> **SUPPLIED RECORDS**
§ §

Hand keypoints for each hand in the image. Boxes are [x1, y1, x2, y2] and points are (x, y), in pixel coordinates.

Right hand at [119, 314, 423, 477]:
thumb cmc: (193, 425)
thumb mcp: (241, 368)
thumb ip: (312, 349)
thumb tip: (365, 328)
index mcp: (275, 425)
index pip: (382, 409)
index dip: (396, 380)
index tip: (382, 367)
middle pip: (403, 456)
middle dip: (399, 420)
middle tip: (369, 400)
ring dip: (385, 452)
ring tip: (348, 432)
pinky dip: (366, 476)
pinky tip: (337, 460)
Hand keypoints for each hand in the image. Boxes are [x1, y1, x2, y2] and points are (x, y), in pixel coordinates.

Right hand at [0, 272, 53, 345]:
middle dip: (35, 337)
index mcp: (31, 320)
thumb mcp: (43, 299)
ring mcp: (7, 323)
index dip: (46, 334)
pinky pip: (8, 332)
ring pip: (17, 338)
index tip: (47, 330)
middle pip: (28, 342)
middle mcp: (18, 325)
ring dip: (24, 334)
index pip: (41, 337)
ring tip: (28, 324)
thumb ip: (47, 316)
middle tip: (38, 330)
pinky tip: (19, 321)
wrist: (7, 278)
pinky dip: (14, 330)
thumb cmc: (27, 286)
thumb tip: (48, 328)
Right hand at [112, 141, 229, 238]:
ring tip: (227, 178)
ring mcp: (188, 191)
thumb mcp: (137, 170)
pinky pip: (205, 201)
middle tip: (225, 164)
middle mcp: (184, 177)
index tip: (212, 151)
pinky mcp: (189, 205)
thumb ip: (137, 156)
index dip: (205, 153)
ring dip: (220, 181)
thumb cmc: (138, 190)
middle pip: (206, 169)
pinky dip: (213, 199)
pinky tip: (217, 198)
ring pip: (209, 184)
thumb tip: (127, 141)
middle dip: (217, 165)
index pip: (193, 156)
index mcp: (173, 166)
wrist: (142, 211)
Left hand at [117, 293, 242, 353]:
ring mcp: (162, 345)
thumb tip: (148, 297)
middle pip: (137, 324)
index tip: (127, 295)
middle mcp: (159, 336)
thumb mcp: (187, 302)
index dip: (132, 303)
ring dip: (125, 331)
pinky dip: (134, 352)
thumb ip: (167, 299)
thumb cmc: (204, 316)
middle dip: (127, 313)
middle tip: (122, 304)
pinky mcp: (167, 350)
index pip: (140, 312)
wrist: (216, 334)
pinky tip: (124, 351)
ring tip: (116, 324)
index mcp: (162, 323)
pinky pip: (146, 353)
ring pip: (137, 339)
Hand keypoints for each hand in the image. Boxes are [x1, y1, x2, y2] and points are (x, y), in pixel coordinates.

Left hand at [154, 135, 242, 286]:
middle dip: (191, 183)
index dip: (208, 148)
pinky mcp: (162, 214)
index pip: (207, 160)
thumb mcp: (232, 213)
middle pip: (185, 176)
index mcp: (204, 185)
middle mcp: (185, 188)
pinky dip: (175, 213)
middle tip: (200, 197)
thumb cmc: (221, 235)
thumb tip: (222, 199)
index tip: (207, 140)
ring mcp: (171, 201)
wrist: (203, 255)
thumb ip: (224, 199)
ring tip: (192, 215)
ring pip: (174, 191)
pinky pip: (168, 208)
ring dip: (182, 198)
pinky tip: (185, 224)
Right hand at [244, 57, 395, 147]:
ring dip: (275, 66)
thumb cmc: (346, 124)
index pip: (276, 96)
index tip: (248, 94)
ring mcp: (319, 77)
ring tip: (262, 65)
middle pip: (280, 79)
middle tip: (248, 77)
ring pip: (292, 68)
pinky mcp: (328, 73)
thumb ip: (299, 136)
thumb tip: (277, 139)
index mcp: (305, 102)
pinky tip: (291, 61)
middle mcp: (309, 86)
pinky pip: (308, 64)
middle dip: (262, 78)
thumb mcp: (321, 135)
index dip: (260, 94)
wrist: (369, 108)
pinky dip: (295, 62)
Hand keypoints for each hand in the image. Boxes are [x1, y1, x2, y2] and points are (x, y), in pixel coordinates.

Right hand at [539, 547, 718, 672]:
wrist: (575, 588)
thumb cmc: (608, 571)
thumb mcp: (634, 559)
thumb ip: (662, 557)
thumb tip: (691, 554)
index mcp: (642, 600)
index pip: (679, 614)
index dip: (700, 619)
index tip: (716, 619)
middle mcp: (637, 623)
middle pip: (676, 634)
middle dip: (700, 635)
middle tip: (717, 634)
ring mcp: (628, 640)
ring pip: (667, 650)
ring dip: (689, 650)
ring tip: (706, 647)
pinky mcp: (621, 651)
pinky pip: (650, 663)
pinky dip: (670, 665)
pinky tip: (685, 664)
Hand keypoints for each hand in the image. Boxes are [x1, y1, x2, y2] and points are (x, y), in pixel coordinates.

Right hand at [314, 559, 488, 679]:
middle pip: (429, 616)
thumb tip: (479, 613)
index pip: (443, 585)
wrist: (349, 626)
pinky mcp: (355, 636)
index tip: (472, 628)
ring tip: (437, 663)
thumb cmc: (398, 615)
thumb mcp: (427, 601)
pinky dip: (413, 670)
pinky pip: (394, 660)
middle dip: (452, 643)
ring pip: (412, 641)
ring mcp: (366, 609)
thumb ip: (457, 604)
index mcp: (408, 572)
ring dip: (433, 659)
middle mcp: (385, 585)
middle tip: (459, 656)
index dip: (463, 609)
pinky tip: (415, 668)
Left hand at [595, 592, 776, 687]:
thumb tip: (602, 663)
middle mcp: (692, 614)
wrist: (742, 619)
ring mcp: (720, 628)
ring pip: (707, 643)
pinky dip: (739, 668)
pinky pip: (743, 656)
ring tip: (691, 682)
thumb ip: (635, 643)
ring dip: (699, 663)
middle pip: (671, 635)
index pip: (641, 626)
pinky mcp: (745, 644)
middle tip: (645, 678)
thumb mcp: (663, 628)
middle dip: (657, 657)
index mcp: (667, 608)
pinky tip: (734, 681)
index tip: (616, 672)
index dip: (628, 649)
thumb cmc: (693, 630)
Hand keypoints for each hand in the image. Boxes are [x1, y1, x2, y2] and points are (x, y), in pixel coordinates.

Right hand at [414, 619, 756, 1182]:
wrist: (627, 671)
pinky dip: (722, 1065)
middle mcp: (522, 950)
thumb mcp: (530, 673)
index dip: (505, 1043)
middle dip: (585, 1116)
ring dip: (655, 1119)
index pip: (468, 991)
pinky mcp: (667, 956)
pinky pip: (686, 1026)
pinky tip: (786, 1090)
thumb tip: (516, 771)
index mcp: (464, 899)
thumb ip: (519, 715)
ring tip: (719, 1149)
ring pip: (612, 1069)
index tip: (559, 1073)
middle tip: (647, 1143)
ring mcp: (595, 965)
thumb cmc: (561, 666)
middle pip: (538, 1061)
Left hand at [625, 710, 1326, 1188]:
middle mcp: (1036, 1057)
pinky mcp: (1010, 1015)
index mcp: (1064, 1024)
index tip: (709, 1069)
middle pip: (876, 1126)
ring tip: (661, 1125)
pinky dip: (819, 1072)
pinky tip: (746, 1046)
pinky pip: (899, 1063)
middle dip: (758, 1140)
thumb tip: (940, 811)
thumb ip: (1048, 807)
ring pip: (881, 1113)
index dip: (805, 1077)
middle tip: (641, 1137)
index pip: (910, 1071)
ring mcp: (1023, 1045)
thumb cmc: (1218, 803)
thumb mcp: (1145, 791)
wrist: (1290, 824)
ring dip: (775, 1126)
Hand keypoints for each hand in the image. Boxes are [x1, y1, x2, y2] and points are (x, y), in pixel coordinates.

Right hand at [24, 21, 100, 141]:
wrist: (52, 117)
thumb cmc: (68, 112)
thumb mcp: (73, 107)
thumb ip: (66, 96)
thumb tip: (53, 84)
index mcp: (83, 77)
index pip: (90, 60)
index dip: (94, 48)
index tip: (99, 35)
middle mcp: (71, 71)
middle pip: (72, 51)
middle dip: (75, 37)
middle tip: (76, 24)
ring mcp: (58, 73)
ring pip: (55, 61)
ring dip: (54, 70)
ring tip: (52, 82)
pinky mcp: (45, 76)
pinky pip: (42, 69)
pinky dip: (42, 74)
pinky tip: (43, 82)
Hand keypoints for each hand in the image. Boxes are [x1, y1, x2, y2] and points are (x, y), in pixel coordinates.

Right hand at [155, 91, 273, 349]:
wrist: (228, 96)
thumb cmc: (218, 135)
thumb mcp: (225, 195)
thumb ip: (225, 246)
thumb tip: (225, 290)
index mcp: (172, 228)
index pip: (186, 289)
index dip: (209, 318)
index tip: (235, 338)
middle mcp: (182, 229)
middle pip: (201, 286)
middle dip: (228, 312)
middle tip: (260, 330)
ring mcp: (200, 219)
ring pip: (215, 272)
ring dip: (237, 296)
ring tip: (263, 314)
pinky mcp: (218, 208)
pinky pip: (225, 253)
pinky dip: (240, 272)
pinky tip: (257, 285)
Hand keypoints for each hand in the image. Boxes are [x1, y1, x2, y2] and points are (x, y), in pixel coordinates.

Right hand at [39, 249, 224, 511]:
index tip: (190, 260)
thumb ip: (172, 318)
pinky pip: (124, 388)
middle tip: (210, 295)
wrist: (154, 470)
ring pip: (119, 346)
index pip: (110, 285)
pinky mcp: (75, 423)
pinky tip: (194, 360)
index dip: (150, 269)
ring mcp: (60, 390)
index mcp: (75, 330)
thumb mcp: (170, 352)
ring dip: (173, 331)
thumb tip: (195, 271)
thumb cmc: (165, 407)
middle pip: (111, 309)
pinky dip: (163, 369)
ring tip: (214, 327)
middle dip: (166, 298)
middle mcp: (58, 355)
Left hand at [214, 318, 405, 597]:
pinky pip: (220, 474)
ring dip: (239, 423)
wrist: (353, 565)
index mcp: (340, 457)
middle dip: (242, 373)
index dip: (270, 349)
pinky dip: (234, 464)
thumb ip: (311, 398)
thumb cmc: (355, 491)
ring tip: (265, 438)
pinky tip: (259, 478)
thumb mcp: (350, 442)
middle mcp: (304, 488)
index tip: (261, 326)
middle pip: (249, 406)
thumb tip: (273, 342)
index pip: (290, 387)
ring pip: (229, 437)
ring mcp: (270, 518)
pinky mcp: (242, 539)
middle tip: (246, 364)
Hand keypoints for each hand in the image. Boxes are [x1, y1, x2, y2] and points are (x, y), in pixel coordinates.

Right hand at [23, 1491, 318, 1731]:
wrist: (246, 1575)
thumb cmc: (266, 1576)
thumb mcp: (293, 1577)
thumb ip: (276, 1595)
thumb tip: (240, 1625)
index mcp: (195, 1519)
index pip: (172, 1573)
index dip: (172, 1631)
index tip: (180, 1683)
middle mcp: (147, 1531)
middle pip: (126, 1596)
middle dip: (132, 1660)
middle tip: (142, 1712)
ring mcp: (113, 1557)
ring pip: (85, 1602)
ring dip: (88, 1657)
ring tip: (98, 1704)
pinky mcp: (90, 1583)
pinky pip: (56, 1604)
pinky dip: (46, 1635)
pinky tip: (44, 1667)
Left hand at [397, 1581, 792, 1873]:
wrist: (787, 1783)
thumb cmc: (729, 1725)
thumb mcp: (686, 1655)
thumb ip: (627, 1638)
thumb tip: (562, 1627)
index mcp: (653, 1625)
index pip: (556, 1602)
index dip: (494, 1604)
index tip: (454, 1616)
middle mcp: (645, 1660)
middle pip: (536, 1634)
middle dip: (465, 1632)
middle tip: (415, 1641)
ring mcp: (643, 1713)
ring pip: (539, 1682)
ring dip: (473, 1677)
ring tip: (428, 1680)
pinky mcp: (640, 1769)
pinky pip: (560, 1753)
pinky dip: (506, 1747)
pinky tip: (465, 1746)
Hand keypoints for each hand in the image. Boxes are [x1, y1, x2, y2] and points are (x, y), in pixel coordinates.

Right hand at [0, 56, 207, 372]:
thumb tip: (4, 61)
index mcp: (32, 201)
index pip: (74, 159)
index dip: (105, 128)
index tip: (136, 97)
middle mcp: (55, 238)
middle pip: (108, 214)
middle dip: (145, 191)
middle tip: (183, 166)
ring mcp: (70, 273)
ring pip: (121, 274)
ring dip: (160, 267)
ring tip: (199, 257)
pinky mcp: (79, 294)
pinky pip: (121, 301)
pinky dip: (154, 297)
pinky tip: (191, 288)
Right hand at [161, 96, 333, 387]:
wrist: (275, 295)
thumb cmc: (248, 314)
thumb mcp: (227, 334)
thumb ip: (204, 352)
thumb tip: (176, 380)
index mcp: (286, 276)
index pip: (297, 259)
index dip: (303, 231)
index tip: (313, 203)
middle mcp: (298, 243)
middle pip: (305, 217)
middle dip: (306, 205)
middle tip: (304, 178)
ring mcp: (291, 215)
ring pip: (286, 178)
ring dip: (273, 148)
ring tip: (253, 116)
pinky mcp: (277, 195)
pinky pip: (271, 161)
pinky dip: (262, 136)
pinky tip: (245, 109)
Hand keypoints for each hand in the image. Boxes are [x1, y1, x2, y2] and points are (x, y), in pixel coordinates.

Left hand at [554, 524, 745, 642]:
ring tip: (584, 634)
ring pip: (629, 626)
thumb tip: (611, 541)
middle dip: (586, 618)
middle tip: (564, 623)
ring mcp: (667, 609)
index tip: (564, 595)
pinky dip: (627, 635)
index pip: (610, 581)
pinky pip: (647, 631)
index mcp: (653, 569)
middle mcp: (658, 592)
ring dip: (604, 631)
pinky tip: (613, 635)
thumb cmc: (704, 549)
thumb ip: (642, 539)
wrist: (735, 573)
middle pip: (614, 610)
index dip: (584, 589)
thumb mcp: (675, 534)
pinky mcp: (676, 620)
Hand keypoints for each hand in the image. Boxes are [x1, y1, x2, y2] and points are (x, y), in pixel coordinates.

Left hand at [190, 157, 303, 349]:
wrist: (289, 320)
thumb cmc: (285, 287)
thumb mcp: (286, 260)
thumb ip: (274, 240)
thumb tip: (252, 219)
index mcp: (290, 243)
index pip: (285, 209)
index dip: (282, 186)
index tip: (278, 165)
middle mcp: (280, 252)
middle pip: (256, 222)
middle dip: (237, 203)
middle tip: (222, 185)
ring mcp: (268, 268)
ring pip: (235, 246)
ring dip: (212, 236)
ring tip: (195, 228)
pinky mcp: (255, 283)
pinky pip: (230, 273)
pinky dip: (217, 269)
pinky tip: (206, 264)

§ §

> **REQUIRED ACTION**
All that is needed is the opening run of the data, given again exactly: please include every line from the first through the line with "ring dip: (385, 452)", both ends kept.

> **ANSWER TO THIS EXERCISE**
Hand keypoints for each hand in the image. Boxes are [x1, y1, x2, y2] and points are (x, y), in pixel coordinates.

Right hand at [119, 314, 423, 477]:
thumb cmc: (193, 425)
thumb mcp: (241, 368)
thumb ip: (312, 349)
thumb tip: (365, 328)
index mcp: (275, 425)
index pip: (382, 409)
index dip: (396, 380)
index tip: (382, 367)
middle pip: (403, 456)
middle dip: (399, 420)
middle tip: (369, 400)
ring dip: (385, 452)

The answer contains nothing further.